Directions for this task.
Search the records for the string "engine" and return each line that has it.

(Saved data entries)
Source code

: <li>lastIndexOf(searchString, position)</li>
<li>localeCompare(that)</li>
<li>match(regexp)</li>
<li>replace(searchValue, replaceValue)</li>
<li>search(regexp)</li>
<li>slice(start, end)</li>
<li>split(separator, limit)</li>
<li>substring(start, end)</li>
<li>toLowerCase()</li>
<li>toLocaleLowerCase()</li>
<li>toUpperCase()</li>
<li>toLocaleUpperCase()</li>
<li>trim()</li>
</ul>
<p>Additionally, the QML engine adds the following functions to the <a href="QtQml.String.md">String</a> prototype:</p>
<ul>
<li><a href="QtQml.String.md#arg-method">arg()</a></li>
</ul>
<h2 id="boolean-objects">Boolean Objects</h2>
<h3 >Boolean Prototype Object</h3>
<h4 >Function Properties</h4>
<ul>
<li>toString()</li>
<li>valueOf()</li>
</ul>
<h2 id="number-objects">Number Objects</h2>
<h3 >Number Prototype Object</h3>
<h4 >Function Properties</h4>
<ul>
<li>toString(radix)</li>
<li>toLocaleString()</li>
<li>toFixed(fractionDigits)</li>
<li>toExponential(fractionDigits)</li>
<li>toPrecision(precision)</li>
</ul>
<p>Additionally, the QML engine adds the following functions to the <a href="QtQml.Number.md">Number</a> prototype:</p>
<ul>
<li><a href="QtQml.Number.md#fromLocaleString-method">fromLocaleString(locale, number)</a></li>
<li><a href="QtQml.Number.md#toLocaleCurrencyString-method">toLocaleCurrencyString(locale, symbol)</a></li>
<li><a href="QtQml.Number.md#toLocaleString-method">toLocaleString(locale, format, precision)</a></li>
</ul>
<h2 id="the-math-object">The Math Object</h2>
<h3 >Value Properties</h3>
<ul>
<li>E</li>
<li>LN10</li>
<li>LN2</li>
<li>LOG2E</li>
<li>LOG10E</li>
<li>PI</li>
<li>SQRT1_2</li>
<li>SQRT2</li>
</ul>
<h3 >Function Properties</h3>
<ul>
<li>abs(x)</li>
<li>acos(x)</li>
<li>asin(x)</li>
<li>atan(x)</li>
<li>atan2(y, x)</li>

The completed task.
<p>Additionally, the QML engine adds the following functions to the <a href="QtQml.String.md">String</a> prototype:</p>
<p>Additionally, the QML engine adds the following functions to the <a href="QtQml.Number.md">Number</a> prototype:</p>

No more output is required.